Scott Corfe, director at the Centre for Business and Economic Research, says Yes.
Most of the house price growth seen in the UK over the past couple of years has been fundamentals-driven. Supply of new homes simply hasn’t caught up with demand. However, one does wonder if we are now veering into bubble territory – particularly in London. The collapse in the amount of property being put on the market, which stands at historically low levels according to the Royal Institute of Chartered Surveyors, is leading to distorted prices. Buyers are paying over and above what fundamentals suggest, desperate to buy anything that is put up for sale and that they can (just about) afford. Fears of supply shortages and rising prices are creating a self-fulfilling bubble in some places. London’s property market is currently being supported by a rush of buy-to-let investors trying to beat April’s new 3 per cent stamp duty surcharge on second homes. When this demand fades away, prices may adjust to more closely resemble underlying fundamentals.
Danny Cox, chartered financial planner at Hargreaves Lansdown, says No.

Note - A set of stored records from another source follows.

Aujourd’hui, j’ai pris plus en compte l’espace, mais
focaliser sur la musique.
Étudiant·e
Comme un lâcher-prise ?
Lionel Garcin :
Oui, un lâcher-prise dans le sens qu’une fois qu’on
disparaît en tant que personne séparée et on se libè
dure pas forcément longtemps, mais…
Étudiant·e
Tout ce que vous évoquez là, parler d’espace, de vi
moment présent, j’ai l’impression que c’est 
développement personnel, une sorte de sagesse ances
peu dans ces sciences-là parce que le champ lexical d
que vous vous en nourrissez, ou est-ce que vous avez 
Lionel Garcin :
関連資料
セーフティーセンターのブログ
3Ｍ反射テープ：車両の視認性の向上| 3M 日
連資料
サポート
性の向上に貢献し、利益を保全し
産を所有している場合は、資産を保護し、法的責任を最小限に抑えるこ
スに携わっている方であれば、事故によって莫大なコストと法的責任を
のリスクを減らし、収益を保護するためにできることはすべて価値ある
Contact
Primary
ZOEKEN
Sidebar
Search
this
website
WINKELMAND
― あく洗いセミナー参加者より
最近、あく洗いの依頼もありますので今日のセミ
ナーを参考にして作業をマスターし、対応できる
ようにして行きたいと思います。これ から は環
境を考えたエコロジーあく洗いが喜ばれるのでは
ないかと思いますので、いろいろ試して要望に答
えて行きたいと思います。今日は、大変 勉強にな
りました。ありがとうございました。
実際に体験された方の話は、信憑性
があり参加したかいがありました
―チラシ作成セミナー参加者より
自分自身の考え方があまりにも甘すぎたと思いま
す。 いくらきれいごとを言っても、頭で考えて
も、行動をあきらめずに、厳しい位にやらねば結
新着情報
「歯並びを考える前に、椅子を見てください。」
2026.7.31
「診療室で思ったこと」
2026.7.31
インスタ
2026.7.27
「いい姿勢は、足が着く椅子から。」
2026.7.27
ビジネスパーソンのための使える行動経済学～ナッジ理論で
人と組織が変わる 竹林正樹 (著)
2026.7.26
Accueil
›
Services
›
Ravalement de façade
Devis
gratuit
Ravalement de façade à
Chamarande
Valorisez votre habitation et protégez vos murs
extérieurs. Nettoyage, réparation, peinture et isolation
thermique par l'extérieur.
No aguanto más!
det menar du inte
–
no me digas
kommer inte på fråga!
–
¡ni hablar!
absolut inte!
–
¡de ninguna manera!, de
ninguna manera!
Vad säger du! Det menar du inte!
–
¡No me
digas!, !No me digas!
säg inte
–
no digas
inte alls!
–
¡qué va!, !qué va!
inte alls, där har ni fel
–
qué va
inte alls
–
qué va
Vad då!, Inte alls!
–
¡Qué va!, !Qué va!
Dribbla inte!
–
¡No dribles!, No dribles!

As with any other market, the level of mortgage borrowing is driven by supply and demand. Mortgage interest rates are at another “all time and never to be seen again” low partly because expectations of an interest rate rise continue to move back but also because there is fierce competition among lenders. Borrowers are taking advantage but at nowhere near the levels they were before the financial crisis. Gross mortgage lending levels last year improved on 2014, but were still 40 per cent lower than the £356bn in 2007. Lending remains down for a combination of reasons: insufficient property supply means transaction numbers have yet to fully recover; lending criteria and affordability checks are much tighter; and wage growth is behind the pace at which property prices are rising so homes are increasingly unaffordable. All of this tells us that the mortgage market itself is not in a bubble. And the bits of the housing market that are heading for deflation are more likely to see a slow rather than a sharp pop.